The ministers politely assured the Tibetan leader that the Nepali soil would never be used against its neighbours, i.e. China.
Gyalsten, with his one-point agenda, also called on President Ram Baran Yadav, Prime Minister Sushil Koirala and Minister for Culture, Tourism and Civil Aviation Dipak Chandra Amatya. He discussed “possible Tibetan assistance to 15 northern districts of Nepal.” A Foreign Ministry official said there are indications that from next year, the Tibetan government will expand the cooperation in this field.
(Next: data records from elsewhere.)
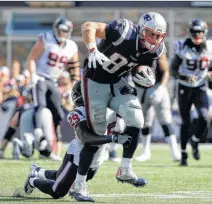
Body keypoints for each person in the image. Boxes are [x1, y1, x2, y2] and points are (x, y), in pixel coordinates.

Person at [71, 12, 167, 196]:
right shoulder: (123, 30)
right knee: (96, 136)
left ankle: (125, 169)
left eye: (158, 35)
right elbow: (88, 25)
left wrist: (146, 75)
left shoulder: (156, 49)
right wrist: (92, 49)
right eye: (150, 33)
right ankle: (78, 184)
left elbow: (145, 66)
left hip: (116, 81)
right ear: (140, 29)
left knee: (137, 118)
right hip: (94, 81)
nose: (153, 39)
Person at [23, 81, 130, 201]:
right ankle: (33, 180)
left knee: (67, 177)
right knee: (58, 191)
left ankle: (39, 171)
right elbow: (86, 138)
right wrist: (113, 138)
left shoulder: (108, 109)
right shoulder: (77, 113)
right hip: (77, 157)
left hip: (97, 158)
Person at [27, 16, 80, 158]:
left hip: (54, 82)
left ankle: (53, 148)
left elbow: (74, 69)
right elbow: (32, 57)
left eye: (64, 30)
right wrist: (32, 75)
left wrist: (72, 89)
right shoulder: (46, 39)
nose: (61, 33)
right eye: (59, 30)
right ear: (55, 29)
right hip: (40, 77)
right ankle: (38, 134)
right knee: (41, 107)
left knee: (57, 113)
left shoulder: (71, 46)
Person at [170, 19, 212, 166]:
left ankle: (195, 141)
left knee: (205, 117)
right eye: (194, 32)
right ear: (190, 32)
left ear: (205, 33)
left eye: (200, 32)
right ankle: (184, 154)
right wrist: (184, 76)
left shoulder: (211, 46)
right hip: (184, 87)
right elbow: (173, 69)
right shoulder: (181, 46)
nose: (197, 34)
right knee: (186, 122)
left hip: (200, 87)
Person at [134, 53, 181, 162]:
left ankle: (175, 151)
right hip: (140, 88)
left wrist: (161, 87)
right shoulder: (134, 48)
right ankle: (145, 151)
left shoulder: (157, 49)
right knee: (144, 121)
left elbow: (165, 71)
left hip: (157, 86)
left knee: (165, 120)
The present cooperation is centered around security and the training of the Nepali border guards to catch the Tibetans who would try to escape Tibet.
Already in July 2010, a meeting termed ‘Nepal-China Border Security and Law Enforcement Talks’ was held in Kathmandu. Both sides had agreed to set up ‘focal points’ in the respective Home Ministries in Kathmandu and Beijing. A senior Nepali Government official had told The Kathmandu Post: “The Chinese side assured full support to enhance capacity building, training of Nepali security personnel to be deployed across the northern border, seeking Nepal’s full commitment on information sharing on anti-China activities to contain [them].”
In August 2011, an unnoticed development took place. Zhang Qingli, the then hardliner Party boss in Tibet, accompanied the Politburo Standing Committee member, the now disgraced Zhou Yongkang to Nepal. Zhou was then the supreme security czar of the Middle Kingdom.
A few months later, Chen Zhimin, the Chinese Vice-Minister of Public Security led a delegation to Nepal. According to the official communique issued after the visit: “The two sides exchanged views on cooperation of police affairs and law enforcement and reached consensus on some issues.”
The Nepali Press reported: “The Chinese offered ‘logistic support’ worth $300,000 dollars in the form of laptops, searchlights or metal detectors.”
As the date approach for the opening of Kyirong, Lhasa is more and more uneasy. The purpose of Gyaltsen’s visit to Kathmandu was to tell the Nepalis to watch out and not accept anymore ‘refugees’.
Lhasa is indeed nervous that Tibetans could cross the border and enter Nepal and then proceed to India (or worse stay in Nepal).
India should also watch carefully the afflux of Chinese tourists as it can turn out to be a serious security issue in the years to come.